Chas told me that it was the very first time that he had bread pudding and she had made a big dinner. Chas had to watch what he was eating because he wanted to look the part for the audition, he had a white Italian suit on.

Chas added: “The next thing Norman comes walking into the dining room with his overcoat draped over his shoulders, green suede shoes, drainpipe trousers and with this very stylish teddy boy haircut and he introduced his girlfriend to us, ‘Barbara’  well it was only Barbara Winsor from the Carry On films! My cousin was engaged to her at the time. He also had a double act with the boxer Freddie Mills on BBCTelevision’s ‘65 Special’ so he was in with a lot of people.”

Later that night Chas remembers getting to The Starlight Ballrooms where there was a big line of people waiting to get in who had drums and guitars. He was amazed when the four of them – Chas, his dad, Norman and Barbara – all went to the front of the queue and were let straight in. Chas added: “When we were inside I got introduced to Arthur Greenslade who was sat behind a piano, he was a top composer at the time and I had to sing an Elvis song, and it went down very well.

I got on the show but they wanted me to stay for a week and finalise paperwork and contracts but my dad said, can’t do that I’ve got to be back at work on Monday, so we ended up going home.” Chas had had a great opportunity but he was only seventeen and his dad was old-fashioned and didn’t really understand the entertainment business so that was that, back on the slow train to Manchester it was.

The following summer of 1959 Chas got a gig with a band in Blackpool and was singing Cliff Richard songs in the evenings, then in the day he was selling sheet music for a music publishing firm on Blackpool front for two shillings per sheet to anyone that would be interested. He was there for the whole summer and by this time Chas was a full-time musician and was putting his band, The Staggerlees, together.

They were a good group of lads and together they started getting noticed, which lead to them getting a manager who owned The Globe Café on Hyde Road, called Don Emerson. He got them all the latest and best musical instruments and even sent Chas for voice training every Tuesday where he learned how to breathe whilst singing.
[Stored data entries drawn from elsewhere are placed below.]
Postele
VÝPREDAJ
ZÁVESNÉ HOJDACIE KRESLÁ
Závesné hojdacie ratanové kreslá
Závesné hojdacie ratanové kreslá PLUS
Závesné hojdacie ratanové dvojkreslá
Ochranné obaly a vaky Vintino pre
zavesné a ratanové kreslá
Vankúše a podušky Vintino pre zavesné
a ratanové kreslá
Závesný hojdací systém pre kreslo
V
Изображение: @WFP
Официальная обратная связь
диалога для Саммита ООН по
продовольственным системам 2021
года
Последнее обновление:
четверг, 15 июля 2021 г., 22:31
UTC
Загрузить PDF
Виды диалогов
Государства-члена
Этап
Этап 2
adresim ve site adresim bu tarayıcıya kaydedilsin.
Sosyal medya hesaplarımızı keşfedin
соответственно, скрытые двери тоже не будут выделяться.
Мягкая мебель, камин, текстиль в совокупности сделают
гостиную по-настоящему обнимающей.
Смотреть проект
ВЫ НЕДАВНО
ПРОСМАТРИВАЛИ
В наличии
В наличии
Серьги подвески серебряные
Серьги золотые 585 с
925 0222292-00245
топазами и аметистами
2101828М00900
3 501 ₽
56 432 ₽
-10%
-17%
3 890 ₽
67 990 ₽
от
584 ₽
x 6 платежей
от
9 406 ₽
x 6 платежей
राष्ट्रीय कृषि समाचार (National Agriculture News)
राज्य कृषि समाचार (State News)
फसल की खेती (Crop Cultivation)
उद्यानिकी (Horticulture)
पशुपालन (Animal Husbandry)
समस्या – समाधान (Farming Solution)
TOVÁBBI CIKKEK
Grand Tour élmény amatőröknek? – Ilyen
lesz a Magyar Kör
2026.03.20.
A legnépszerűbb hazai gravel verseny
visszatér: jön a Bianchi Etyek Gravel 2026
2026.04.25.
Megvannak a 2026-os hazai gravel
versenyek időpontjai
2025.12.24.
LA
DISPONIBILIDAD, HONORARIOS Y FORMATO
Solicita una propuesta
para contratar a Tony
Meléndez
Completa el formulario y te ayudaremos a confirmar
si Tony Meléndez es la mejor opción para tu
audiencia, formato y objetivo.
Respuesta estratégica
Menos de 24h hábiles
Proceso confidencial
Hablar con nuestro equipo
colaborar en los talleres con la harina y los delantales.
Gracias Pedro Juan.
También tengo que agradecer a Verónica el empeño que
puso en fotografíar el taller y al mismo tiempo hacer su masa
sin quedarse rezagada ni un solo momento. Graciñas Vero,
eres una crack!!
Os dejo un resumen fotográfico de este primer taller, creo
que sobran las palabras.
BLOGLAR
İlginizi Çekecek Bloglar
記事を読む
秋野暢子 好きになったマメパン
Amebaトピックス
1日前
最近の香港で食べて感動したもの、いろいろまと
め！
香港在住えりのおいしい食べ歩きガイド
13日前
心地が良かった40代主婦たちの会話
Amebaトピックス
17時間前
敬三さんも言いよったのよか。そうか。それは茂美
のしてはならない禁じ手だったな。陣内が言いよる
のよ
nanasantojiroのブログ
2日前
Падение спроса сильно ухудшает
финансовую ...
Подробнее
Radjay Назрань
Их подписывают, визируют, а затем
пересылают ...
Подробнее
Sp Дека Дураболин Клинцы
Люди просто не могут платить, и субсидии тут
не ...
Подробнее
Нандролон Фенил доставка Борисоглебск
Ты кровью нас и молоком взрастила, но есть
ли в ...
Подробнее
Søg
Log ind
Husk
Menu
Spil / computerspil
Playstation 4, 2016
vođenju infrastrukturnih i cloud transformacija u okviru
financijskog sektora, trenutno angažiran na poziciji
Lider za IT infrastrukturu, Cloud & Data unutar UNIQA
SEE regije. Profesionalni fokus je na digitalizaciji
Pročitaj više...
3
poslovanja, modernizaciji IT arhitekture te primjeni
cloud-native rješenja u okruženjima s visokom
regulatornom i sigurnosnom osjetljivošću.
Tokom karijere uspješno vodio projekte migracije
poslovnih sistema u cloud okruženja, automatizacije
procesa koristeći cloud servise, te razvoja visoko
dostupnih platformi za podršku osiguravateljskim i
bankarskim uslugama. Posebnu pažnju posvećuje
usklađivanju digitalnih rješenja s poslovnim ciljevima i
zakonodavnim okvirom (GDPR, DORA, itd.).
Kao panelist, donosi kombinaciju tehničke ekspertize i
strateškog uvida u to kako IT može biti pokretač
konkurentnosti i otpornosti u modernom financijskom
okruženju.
Chas added: “We worked for a full year for nothing to pay Don back, it was our manager that come up with our new name and changed it to The Emperors of Rhythm.”

Finally, I asked Chas if he could give advice to a more mature person who loves music and has always thought of joining a band or starting to learn a musical instrument what would he say.

Chas added: “Enjoy what you’re doing and try to get yourself some gigs in front of an audience, but the key thing is to enjoy it, because music is to be enjoyed and that’s what it’s all about.”